For the European businesses and public institutions consuming Claude, GPT-5, or Gemini through an API, the binding sovereignty constraint is not which cluster the request lands on. It is whether the user retains legal access to the API at all — and that is the layer at which the largest population of European users actually encounters frontier AI.

The further point — developed at length in the brief — is that the categorical approach does not deliver even the legal immunity it implies. The “immunity from non-EU law” test embedded in EUCS High+ presumes that EU headquarters and EU-located processing are a sufficient hedge against the reach of non-EU law into EU data. The *King v OVH*litigation is the live counterexample. In September 2024, the Ontario Court of Justice issued a production order requiring OVHcloud to disclose subscriber data held on servers in France, the United Kingdom, and Australia. The appeal has been pending since. That the most prominent extraterritorial production order of the past eighteen months runs against the canonical European sovereign-cloud champion, holding EU-located data, ought to weigh more heavily in this debate than it has so far.

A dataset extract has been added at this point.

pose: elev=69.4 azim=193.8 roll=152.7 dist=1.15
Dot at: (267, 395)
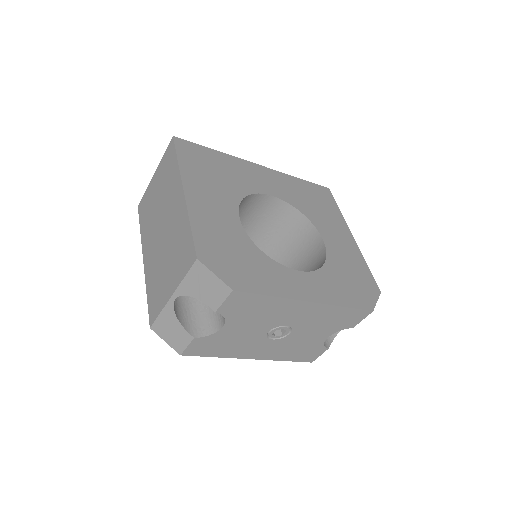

What the brief argues instead

CAIDA at EU level should be risk-based rather than categorical, with Member State subsidiarity preserved for stricter public-administration measures rather than generalised into a single-market default. The genuinely narrow cases of residual extraterritorial concern can be handled by Article 9 GDPR, defined national-security exceptions, and the proportionality discipline that already applies to public-sector procurement.

The build side of the agenda — where European policy actually has direct leverage — runs through corporate-law reform (the Commission’s EU Inc. proposal sits here, though its current drafting risks dilution by deference to Member-State legal autonomy, in much the same pattern I have argued against in earlier work), financial-single-market reform, and harmonised data-centre permitting and grid build-out. The Commission’s own Joint Research Centre put the underlying point about as plainly as a JRC brief is likely to: “digital sovereignty cannot be equated with autarky.”

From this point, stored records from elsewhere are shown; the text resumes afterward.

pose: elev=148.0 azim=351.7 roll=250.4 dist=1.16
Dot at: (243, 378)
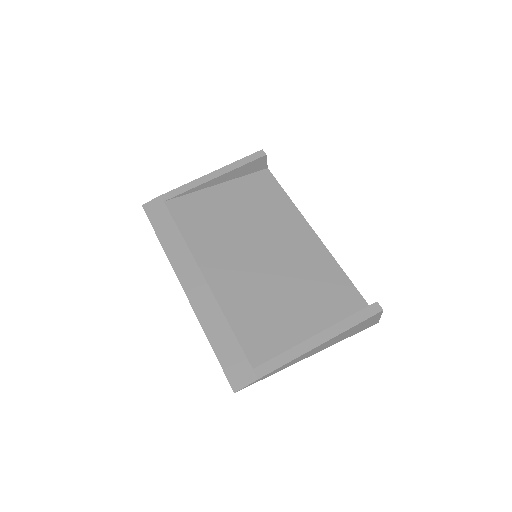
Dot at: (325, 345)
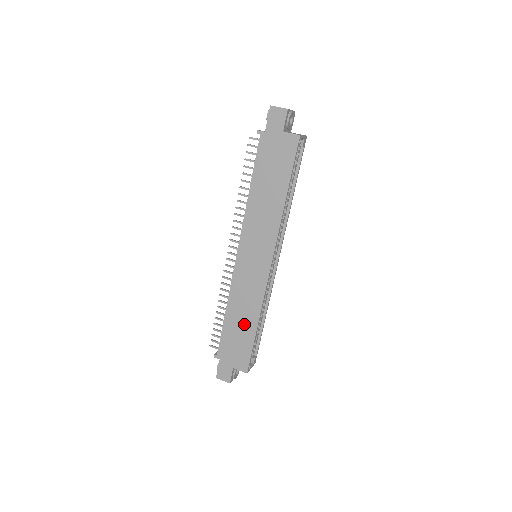
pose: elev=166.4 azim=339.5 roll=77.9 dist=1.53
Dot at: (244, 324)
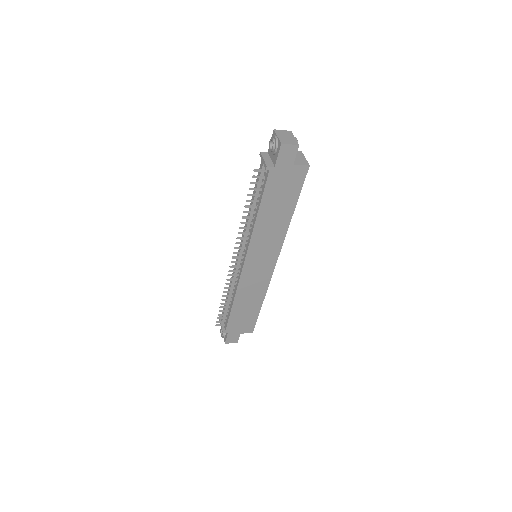
Dot at: (250, 306)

I will return to the package, to the Council negotiation, and to the EUCS High+ certification debate as the implementing acts come into view. For now, what I would like to stress that the binding constraint on European AI capability is silicon, capital, power, and the EU’s own reluctance to deliver the corporate-law reform its founders have been asking for — not jurisdiction. A categorical CAIDA that ignores that will be paid for, mostly, in Europe.